### PASSAGE
CHAMPAIGN, Ill. (WCIA) — “Our school board refuses to come up with a plan,” One rallygoer said before the Champaign School Board meeting.
That’s what many teachers claimed tonight as they rallied before a tense school board meeting. Some teachers in Champaign are wearing thin. The union is poised to take a strike authorization vote on Wednesday and fighting back against a board proposal to add almost an hour to elementary school days.
People had signs, chanted with mega phones and more. The Champaign Federation of Teachers is trying to get the school board’s attention before they sit down for another bargaining session.
“We need a plan,” Rallygoer said. “Our families deserve a plan. Our students deserve a plan. Give us a plan!”
Teachers, parents and community members marched around the Mellon Building in Champaign. They want their voices to be heard.
“I don’t trust the Unit 4 administration and school board to have a suitable plan for the proposed extended day,” Grant Thomas, Champaign teacher, said.
Grant Thomas gathered with teachers at Barkstall Elementary School to protest, before joining others to rally before the school board meeting.
“There’s just a lot of mistrust between teachers and the school board and the administration because there doesn’t seem to be a lot of planning for what’s currently happening,” Thomas said.

### RECORDED INFORMATION
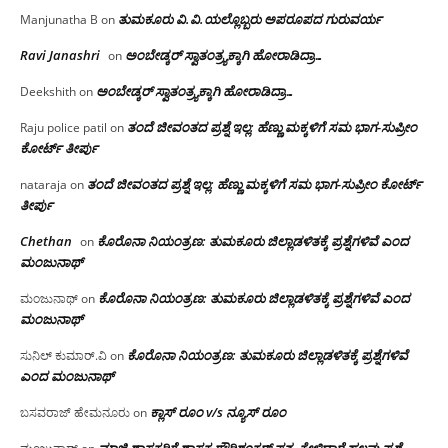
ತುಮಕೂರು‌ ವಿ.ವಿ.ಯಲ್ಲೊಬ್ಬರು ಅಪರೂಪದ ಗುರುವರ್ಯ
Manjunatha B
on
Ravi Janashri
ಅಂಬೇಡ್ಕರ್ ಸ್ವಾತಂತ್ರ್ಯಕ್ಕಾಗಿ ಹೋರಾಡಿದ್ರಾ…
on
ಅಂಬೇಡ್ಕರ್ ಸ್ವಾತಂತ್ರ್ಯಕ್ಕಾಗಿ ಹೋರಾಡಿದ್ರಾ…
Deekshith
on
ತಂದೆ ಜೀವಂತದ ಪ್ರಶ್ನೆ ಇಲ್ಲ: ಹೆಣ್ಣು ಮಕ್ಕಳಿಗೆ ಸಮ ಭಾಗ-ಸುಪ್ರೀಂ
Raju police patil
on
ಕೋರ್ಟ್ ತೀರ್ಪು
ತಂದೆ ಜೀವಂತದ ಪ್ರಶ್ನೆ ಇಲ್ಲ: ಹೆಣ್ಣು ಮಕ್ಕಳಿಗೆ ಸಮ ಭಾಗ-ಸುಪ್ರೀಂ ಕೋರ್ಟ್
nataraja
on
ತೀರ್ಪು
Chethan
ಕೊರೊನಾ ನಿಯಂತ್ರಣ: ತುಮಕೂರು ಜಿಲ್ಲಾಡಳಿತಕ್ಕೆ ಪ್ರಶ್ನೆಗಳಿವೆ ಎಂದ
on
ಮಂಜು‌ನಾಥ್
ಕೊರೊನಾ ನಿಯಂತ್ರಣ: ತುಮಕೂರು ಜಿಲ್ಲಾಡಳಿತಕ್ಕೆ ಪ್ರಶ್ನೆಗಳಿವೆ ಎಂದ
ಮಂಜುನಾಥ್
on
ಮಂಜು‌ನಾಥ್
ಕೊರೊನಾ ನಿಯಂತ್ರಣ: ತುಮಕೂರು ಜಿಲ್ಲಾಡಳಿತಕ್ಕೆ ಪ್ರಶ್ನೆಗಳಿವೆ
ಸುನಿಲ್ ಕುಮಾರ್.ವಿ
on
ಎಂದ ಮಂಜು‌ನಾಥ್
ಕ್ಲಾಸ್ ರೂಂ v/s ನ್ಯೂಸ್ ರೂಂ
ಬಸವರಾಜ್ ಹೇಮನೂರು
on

### PROBLEM
In the article on the Champaign teachers' rally, what does the board's proposal that the union is fighting against seek to do?

### SOLUTION TO THE EXERCISE
It would add almost an hour to elementary school days.